Treasury regulations have also been silent as to commissions on
bonds issued after that date. Art. 544 of T.R. 45; Art. 545 of T.R.
62, 65, 69; Art. 68 of T.R. 75, 77. But there are a number of
Treasury rulings which permit the amortization of commissions on
bonds issued after 1913. O.D. 936, 4 Cum.Bul. 276; O.D. 959, 4
Cum.Bul. 129; I.T. 1412, I-2 Cum.Bul. 91; I.T.1962, III-1 Cum.Bul.
291; S.M. 3691, IV-1 Cum.Bul. 145.
[
Footnote 2]
Chicago, Rock Island & Pacific Ry. Co. v. Commissioner, 13
B.T.A. 988, 1027-1034; Kansas City Southern Ry. Co. v.
Commissioner, 16 B.T.A. 665, 686; Terminal Railroad Assn. of St.
Louis v. Commissioner, 17 B.T.A. 1135, 1169; Chicago & North
Western Ry. Co. v. Commissioner, 22 B.T.A. 1407. In one case, the
Board refused to allow the amortization on the theory that the
bonds were issued not by the taxpayer, but by a predecessor
corporation. Western Maryland Ry. Co. v. Commissioner, 12 B.T.A.
889, 907. On appeal by the taxpayer, the Board was reversed. 33
F.2d 695, 697. The Government did not seek review.
[
Footnote 3]
Art. 8 of T.R. 33, revised; Art. 293 of T.R. 45, 62; Art. 292 of
T.R. 65, 69; Art. 282 of T.R. 74, 77; Hutton v.

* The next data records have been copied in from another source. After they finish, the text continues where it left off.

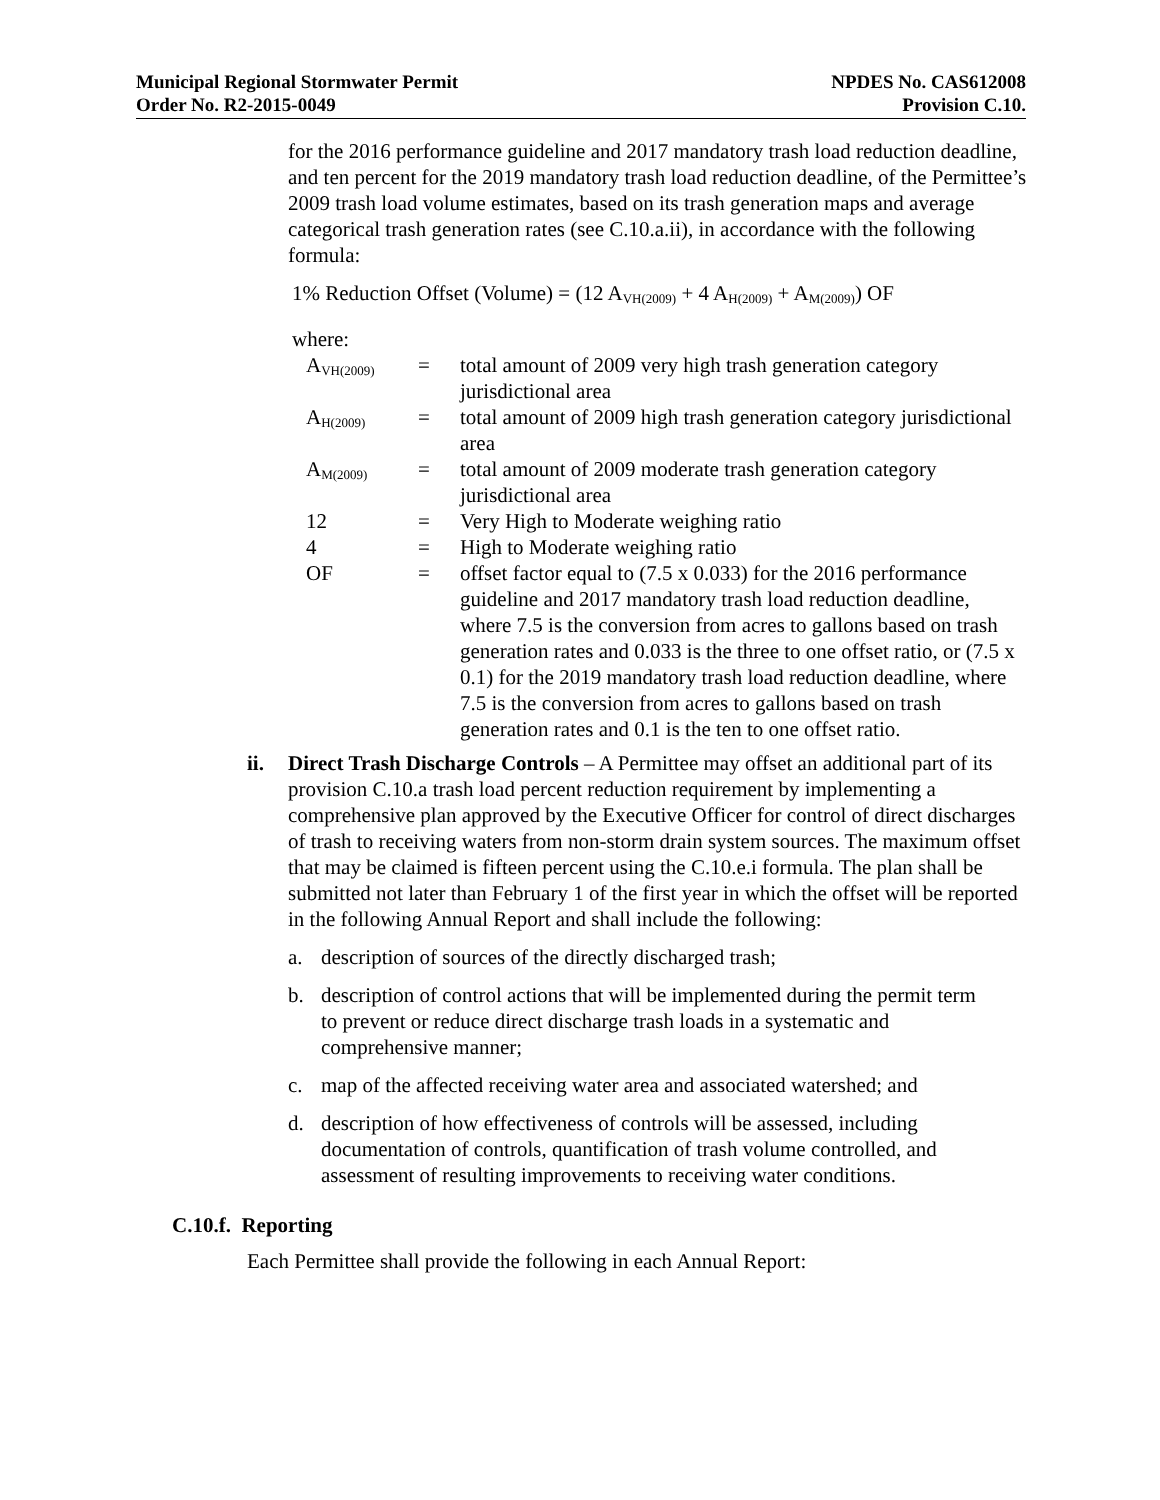Municipal Regional Stormwater Permit
Order No. R2-2015-0049
NPDES No. CAS612008
Provision C.10.
for the 2016 performance guideline and 2017 mandatory trash load reduction deadline, and ten percent for the 2019 mandatory trash load reduction deadline, of the Permittee’s 2009 trash load volume estimates, based on its trash generation maps and average categorical trash generation rates (see C.10.a.ii), in accordance with the following formula:
1% Reduction Offset (Volume) = (12 A<sub>VH(2009)</sub> + 4 A<sub>H(2009)</sub> + A<sub>M(2009)</sub>) OF
where:
| A<sub>VH(2009)</sub> | = | total amount of 2009 very high trash generation category jurisdictional area |
| A<sub>H(2009)</sub> | = | total amount of 2009 high trash generation category jurisdictional area |
| A<sub>M(2009)</sub> | = | total amount of 2009 moderate trash generation category jurisdictional area |
| 12 | = | Very High to Moderate weighing ratio |
| 4 | = | High to Moderate weighing ratio |
| OF | = | offset factor equal to (7.5 x 0.033) for the 2016 performance guideline and 2017 mandatory trash load reduction deadline, where 7.5 is the conversion from acres to gallons based on trash generation rates and 0.033 is the three to one offset ratio, or (7.5 x 0.1) for the 2019 mandatory trash load reduction deadline, where 7.5 is the conversion from acres to gallons based on trash generation rates and 0.1 is the ten to one offset ratio. |
ii. Direct Trash Discharge Controls – A Permittee may offset an additional part of its provision C.10.a trash load percent reduction requirement by implementing a comprehensive plan approved by the Executive Officer for control of direct discharges of trash to receiving waters from non-storm drain system sources. The maximum offset that may be claimed is fifteen percent using the C.10.e.i formula. The plan shall be submitted not later than February 1 of the first year in which the offset will be reported in the following Annual Report and shall include the following:
a. description of sources of the directly discharged trash;
b. description of control actions that will be implemented during the permit term to prevent or reduce direct discharge trash loads in a systematic and comprehensive manner;
c. map of the affected receiving water area and associated watershed; and
d. description of how effectiveness of controls will be assessed, including documentation of controls, quantification of trash volume controlled, and assessment of resulting improvements to receiving water conditions.
C.10.f. Reporting
Each Permittee shall provide the following in each Annual Report:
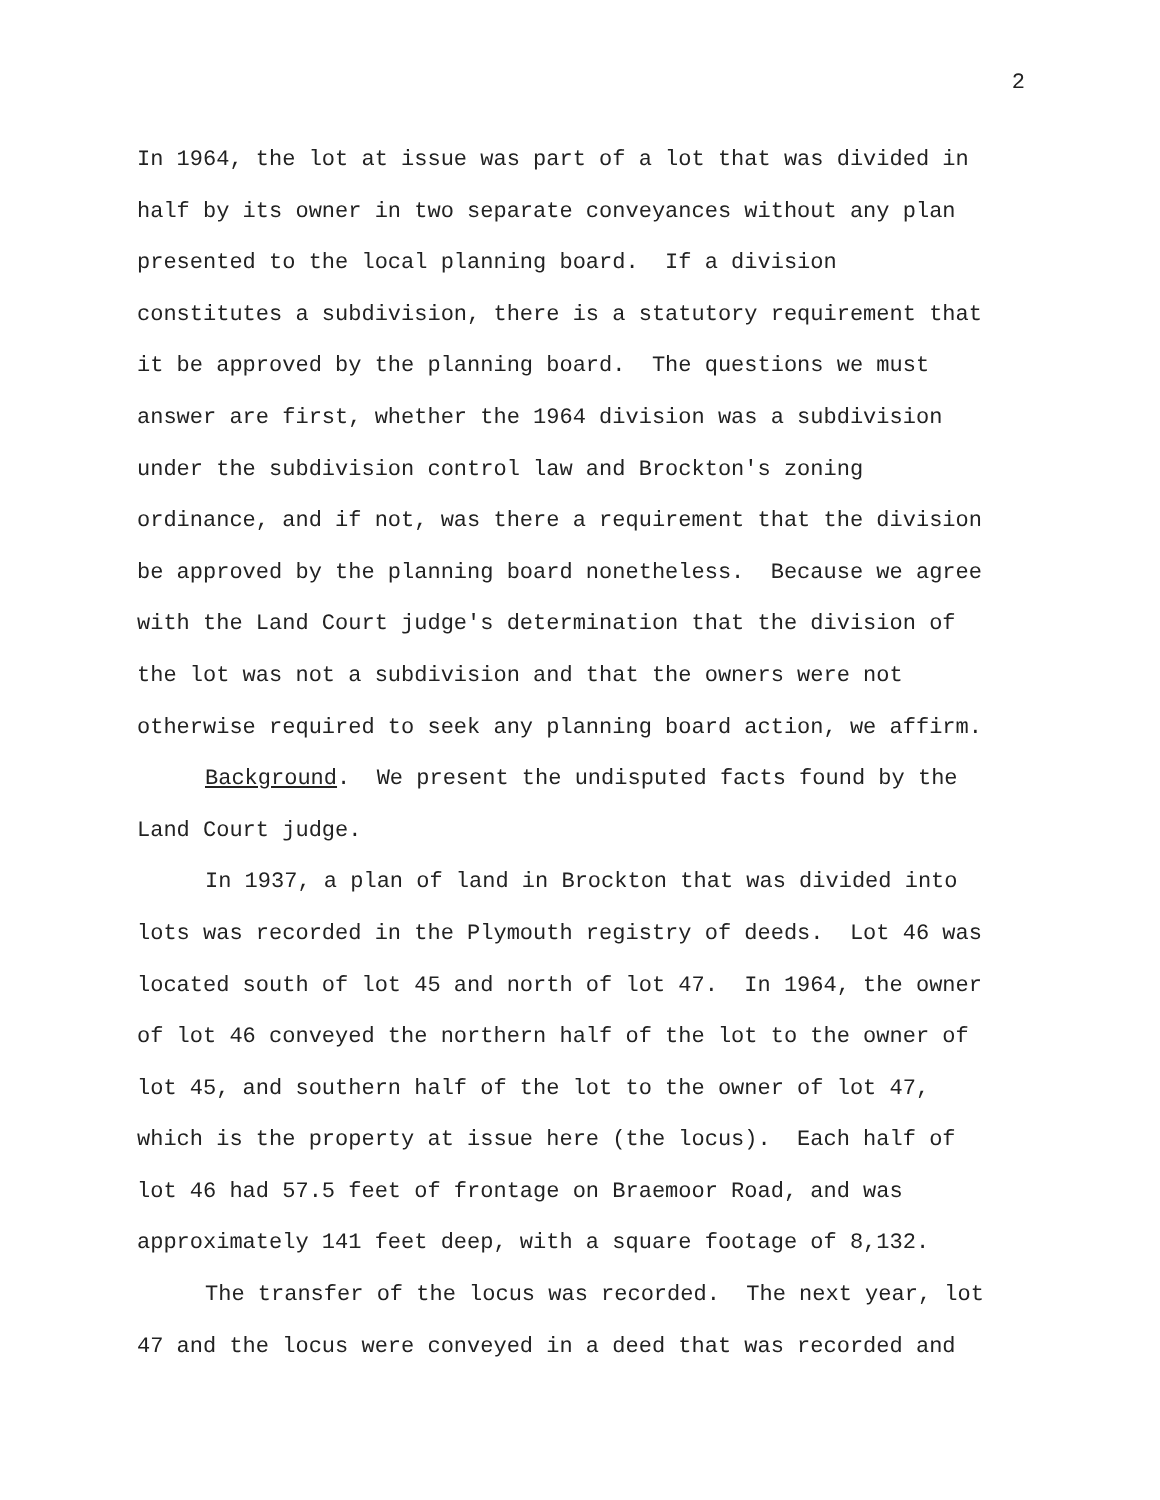2
In 1964, the lot at issue was part of a lot that was divided in
half by its owner in two separate conveyances without any plan
presented to the local planning board. If a division
constitutes a subdivision, there is a statutory requirement that
it be approved by the planning board. The questions we must
answer are first, whether the 1964 division was a subdivision
under the subdivision control law and Brockton's zoning
ordinance, and if not, was there a requirement that the division
be approved by the planning board nonetheless. Because we agree
with the Land Court judge's determination that the division of
the lot was not a subdivision and that the owners were not
otherwise required to seek any planning board action, we affirm.
Background. We present the undisputed facts found by the
Land Court judge.
In 1937, a plan of land in Brockton that was divided into
lots was recorded in the Plymouth registry of deeds. Lot 46 was
located south of lot 45 and north of lot 47. In 1964, the owner
of lot 46 conveyed the northern half of the lot to the owner of
lot 45, and southern half of the lot to the owner of lot 47,
which is the property at issue here (the locus). Each half of
lot 46 had 57.5 feet of frontage on Braemoor Road, and was
approximately 141 feet deep, with a square footage of 8,132.
The transfer of the locus was recorded. The next year, lot
47 and the locus were conveyed in a deed that was recorded and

Commissioner, 12
B.T.A. 265, 266. Commissions paid to a banker for selling the
taxpayer's corporate stock have not been allowed to be deducted as
a current business expense, but have been treated as a capital
expenditure.
Simmons Co. v. Commissioner, 33 F.2d 75, 76;
Appeal of Charles H. Lilly Co., 2 B.T.A. 1058; Appeal of Emerson
Electric Manufacturing Co., 3 B.T.A. 932, 935; Harrisburg Hospital,
Inc. v. Commissioner, 15 B.T.A. 1014, 1017; Frischkorn Real Estate
Co. v. Commissioner, 21 B.T.A. 965, 969, 970.
Compare the
requirement that commissions and expenses paid by a lessor in order
to secure a tenant be prorated over the term of the lease. Bonwit
Teller & Co. v. Commissioner, 17 B.T.A. 1019, 1024; Howard v.
Commissioner, 19 B.T.A. 865, 866; Clawson v. Commissioner, 19
B.T.A. 1253; Roby Realty Co. v. Commissioner, 19 B.T.A. 696, 698;
Butler v. Commissioner, 19 B.T.A. 718, 729, 730; Central Bank Block
Association v. Commissioner, 19 B.T.A. 1183, 1185; Webb v.
Commissioner, 20 B.T.A. 274; Spinks Realty Co. v. Commissioner, 21
B.T.A. 674, 677; Young v. Commissioner, 20 B.T.A. 692, 695.
Compare also the compulsory proration of fees and
commissions paid by a borrower in order to obtain a loan. Lovejoy
v. Commissioner, 18 B.T.A. 1179, 1182, 1183; S. & L. Building
Corp. v. Commissioner, 19 B.T.A. 788, 794.